- **Extracted text**:
----------------------------------------
Exiting the tank, from which it is taken at a temperature of about -155°C and at almost atmospheric pressure, a flow LNG1 is subjected to a step a) of pumping.

Preferably, such a pumping takes the LNG to a pressure of about 60-80 bar. Such a step a) may comprise a sub-step al) operated by a low-pressure pump (PCBP) and a sub-step a2) operated by a high-pressure pump (PCAP) ; the two pumps operate in series .

In a preferred aspect, step al) allows to obtain about 7 bara, while step a2 ) allows to obtain about 60, 70 or 80 bara.

With regard to the consumption of the two pumps, the pump PCBP consumes, for example, about 400 kWe, while the pump PCAP consumes, for example, about 1 MWe, for a flow of LNG (LNG1) of about 139 t/h.

After the step al) of low-pressure pumping and before the step a2) of high-pressure pumping, a portion of the LNG flow (LNG1') is used in a step b) of recondensation of the Boil Off Gas in a recondenser (RECOND) ; in the recondenser, the LNG is heated, e.g. to about -142°C.)

The flow LNG2 exiting step a2) is subjected to a step c) of heating in a condenser (COND) and then to a step d) of superheating in a superheater (SUR) .

The LNG is heated to about +3°C in the superheater.

In an aspect of the invention, with lower capacity regasification lines, e.g. with flows up to 400 kTPA (about 48 t/h) , the superheater can use air heating technologies or other heat sources represented by low- temperature sources. After step (d) , the natural gas (regasified LNG) is fed into the network.

For the purposes of the present invention, the BOG flow recondensed in step b) is represented by the Boil Off Gas originated from the tank (TANK) of the LNG.

In particular, such a flow of Boil Off Gas (BOG1), after exiting the tank, is initially subjected to a step I) of compression.

More specifically, such a step I) comprises a sub step la) and a sub-step lb) , which operate in series.

The compression can reach, for example, about 7-15 bar .

After step I) of compression, the Boil Off Gas is subject to a step II) of heat recovery in a recuperator (REC) .

In an aspect of the invention, the flow of Boil Off Gas (BOGb) exiting from the recuperator (REC) is sent to the recondenser (RECOND) in a step III) (corresponding to step b) of the LNG circuit) .
----------------------------------------
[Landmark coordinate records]

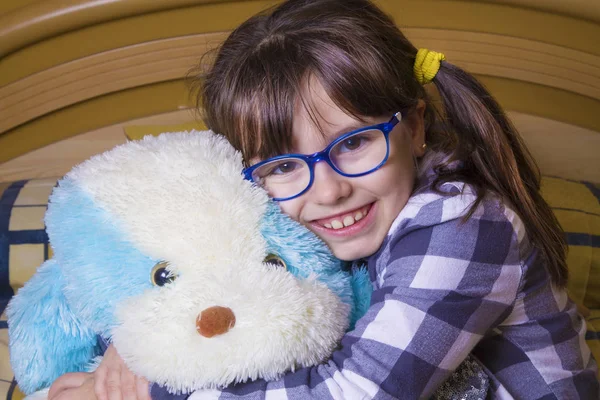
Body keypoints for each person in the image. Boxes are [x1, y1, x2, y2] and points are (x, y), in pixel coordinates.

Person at [48, 0, 599, 399]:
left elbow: (355, 391)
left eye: (355, 142)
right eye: (285, 165)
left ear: (415, 126)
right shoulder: (272, 207)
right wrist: (144, 350)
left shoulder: (464, 222)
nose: (329, 189)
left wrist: (154, 389)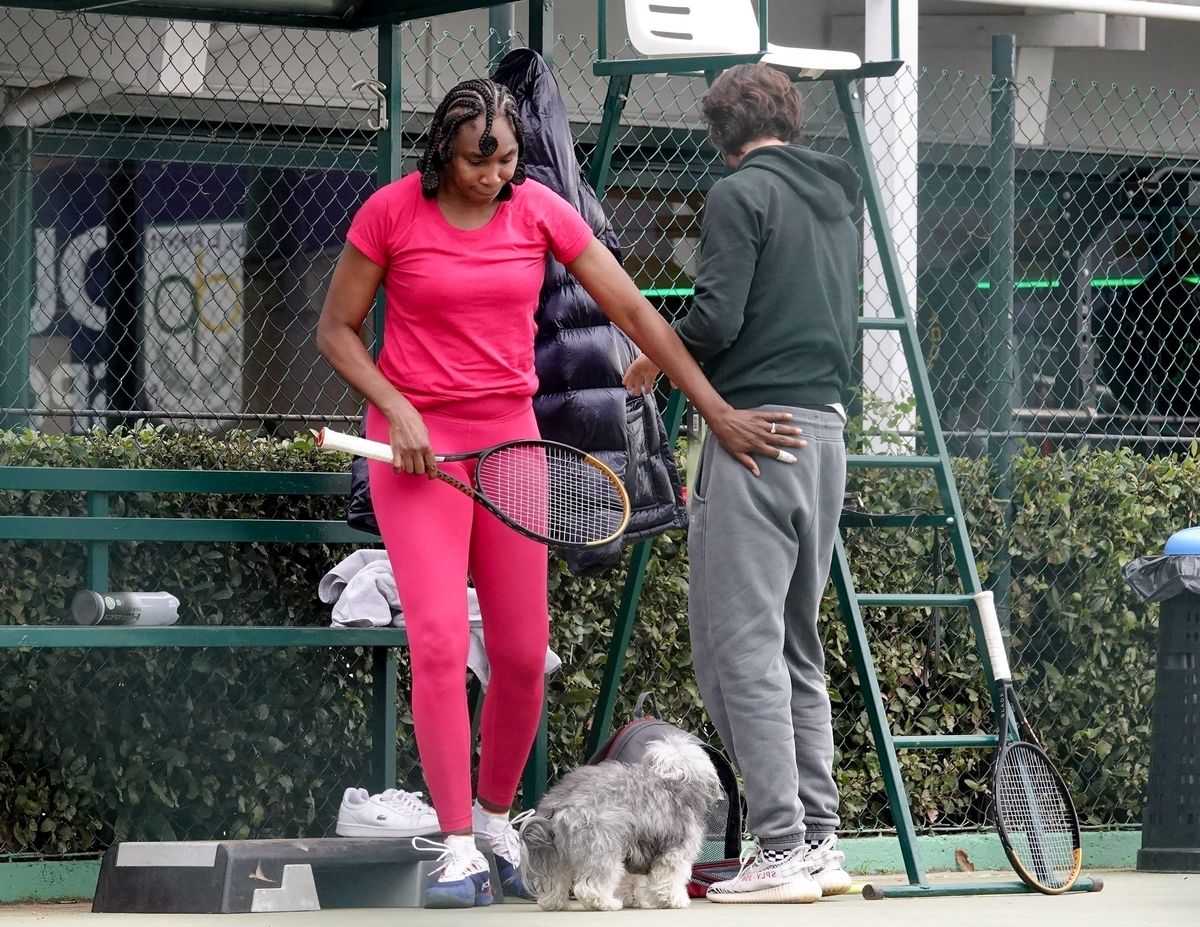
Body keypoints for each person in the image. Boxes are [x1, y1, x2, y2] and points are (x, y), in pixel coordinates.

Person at [316, 76, 802, 909]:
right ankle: (459, 844)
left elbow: (637, 314)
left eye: (506, 159)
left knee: (519, 656)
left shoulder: (537, 207)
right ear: (442, 152)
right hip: (419, 455)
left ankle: (498, 817)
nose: (494, 175)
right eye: (478, 160)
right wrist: (396, 407)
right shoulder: (391, 212)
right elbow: (335, 329)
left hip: (513, 446)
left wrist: (713, 408)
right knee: (436, 644)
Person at [625, 63, 860, 904]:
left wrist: (656, 349)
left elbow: (718, 317)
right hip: (824, 434)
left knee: (741, 652)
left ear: (721, 135)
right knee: (796, 646)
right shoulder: (836, 194)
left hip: (753, 434)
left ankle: (782, 845)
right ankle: (820, 842)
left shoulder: (739, 194)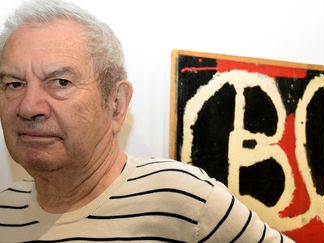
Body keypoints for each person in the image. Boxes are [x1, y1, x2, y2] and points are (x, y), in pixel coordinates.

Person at [0, 0, 294, 242]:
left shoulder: (184, 200)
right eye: (14, 84)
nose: (28, 107)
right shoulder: (5, 210)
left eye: (60, 82)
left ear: (116, 105)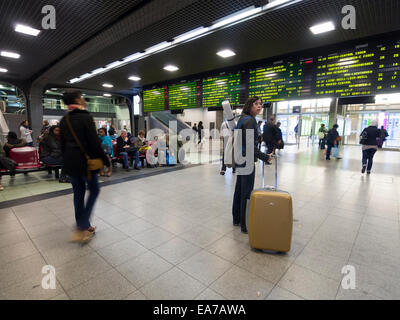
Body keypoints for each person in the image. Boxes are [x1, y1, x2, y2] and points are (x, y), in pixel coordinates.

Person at [59, 91, 109, 243]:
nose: (83, 99)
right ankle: (81, 225)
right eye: (81, 97)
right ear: (77, 100)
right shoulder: (85, 117)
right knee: (94, 189)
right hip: (86, 163)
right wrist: (105, 159)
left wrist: (67, 162)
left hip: (71, 163)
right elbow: (94, 143)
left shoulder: (64, 120)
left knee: (78, 193)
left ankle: (84, 226)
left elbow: (62, 145)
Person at [232, 96, 272, 234]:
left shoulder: (242, 118)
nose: (259, 106)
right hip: (247, 160)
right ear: (249, 105)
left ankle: (236, 218)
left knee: (239, 190)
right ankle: (245, 224)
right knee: (246, 192)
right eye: (256, 104)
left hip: (240, 158)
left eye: (261, 104)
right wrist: (265, 156)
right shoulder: (250, 121)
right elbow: (250, 147)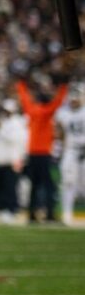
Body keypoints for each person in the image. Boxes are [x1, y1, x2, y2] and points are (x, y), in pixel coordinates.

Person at [16, 78, 67, 224]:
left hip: (32, 153)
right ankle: (49, 214)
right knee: (49, 185)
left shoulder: (31, 110)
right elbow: (57, 103)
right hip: (44, 154)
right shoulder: (46, 112)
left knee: (34, 185)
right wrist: (64, 87)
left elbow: (24, 98)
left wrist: (21, 85)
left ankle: (31, 215)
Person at [54, 90, 85, 225]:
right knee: (68, 183)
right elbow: (59, 133)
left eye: (76, 98)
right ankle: (67, 213)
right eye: (72, 99)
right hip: (70, 150)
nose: (74, 101)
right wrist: (59, 150)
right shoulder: (63, 113)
----------------------------------------
- **What is expected**: Can you rewrite the LNG regasification text from "Exiting the tank, from" up to and including "in series .", with "pressurization" in place of "pumping"?

- **Completed exercise**:
Exiting the tank, from which it is taken at a temperature of about -155°C and at almost atmospheric pressure, a flow LNG1 is subjected to a step a) of pressurization.

Preferably, such a pressurization takes the LNG to a pressure of about 60-80 bar. Such a step a) may comprise a sub-step al) operated by a low-pressure pump (PCBP) and a sub-step a2) operated by a high-pressure pump (PCAP) ; the two pumps operate in series .